General characteristics
- Class & type: Chemical/product tanker
- Tonnage: 23,206 GT; 3,743 DWT;
- Length: 183.1 m (601 ft)
- Beam: 32.2 m (106 ft)
- Draught: 10.718 m (35 ft)
- Depth: 14 m (46 ft)
- Installed power: 1 × MAN SE 6L60MC (1 × 10,416 kW); 2 × MAN B&W 6L28/32H auxiliary engines; 1 × shaft generator;
- Propulsion: Diesel; single shaft; 1 × controllable pitch propeller; 2 × bow thruster;
- Speed: 15.5 knots (28.7 km/h; 17.8 mph) (service)

= MV Stolt Commitment =

Chemical tanker involved in a 2015 collision

MV Stolt Commitment is a chemical tanker owned by Stolt Tankers that collided with, and subsequently sank, the general cargo ship Thorco Cloud in the Singapore Strait in December 2015. The collision resulted in six casualties from a total crew of 12 on the Thorco Cloud, and minor structural damage to the Stolt Commitment.

==Construction==
The ship was constructed by Kværner Florø AS, Norway.
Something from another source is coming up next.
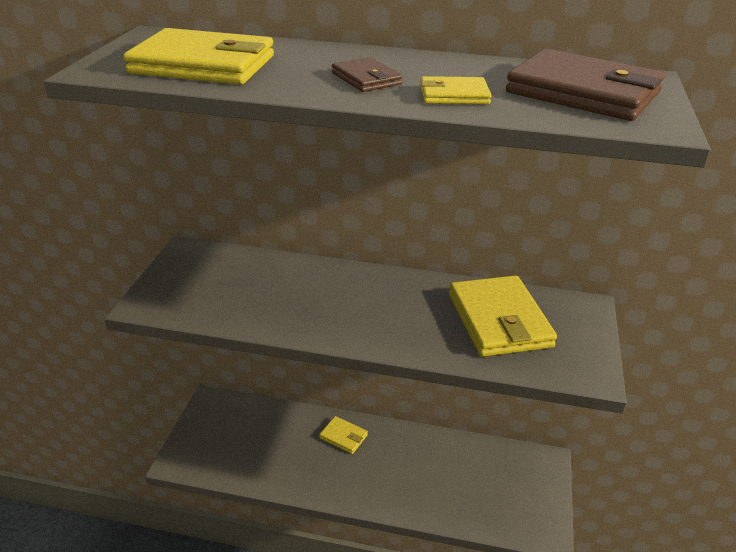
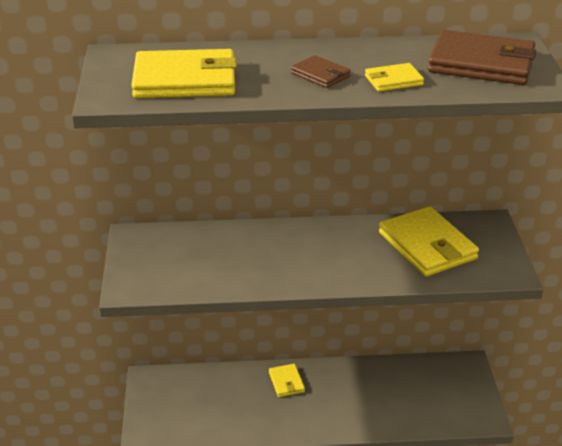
camera: 15 degrees left, 0 degrees up
(343, 436) = (286, 382): yellow wallet -> yellow wallet turned 60 degrees clockwise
The keel was laid in January 1999 and the ship was launched in January 2000 as the MV Bow Century.

==History==
The ship has undergone name and flag state changes throughout its service life, including:
- MV Stolt Commitment flagged in the Cayman Islands
- MV Bow Century flagged in Norway.

===Collision with the Thorco Cloud===

On 16 December 2015 the ship was transiting the Singapore Strait en route to Kaohsiung from Rotterdam. During Thorco Clouds transit into the Singapore Strait traffic separation scheme after departing the Indonesian port of Batu Ampar, the two ships collided, causing the Thorco Cloud to be split into two parts and causing them both to sink within the strait. The Stolt Commitment only suffered minor structural damage.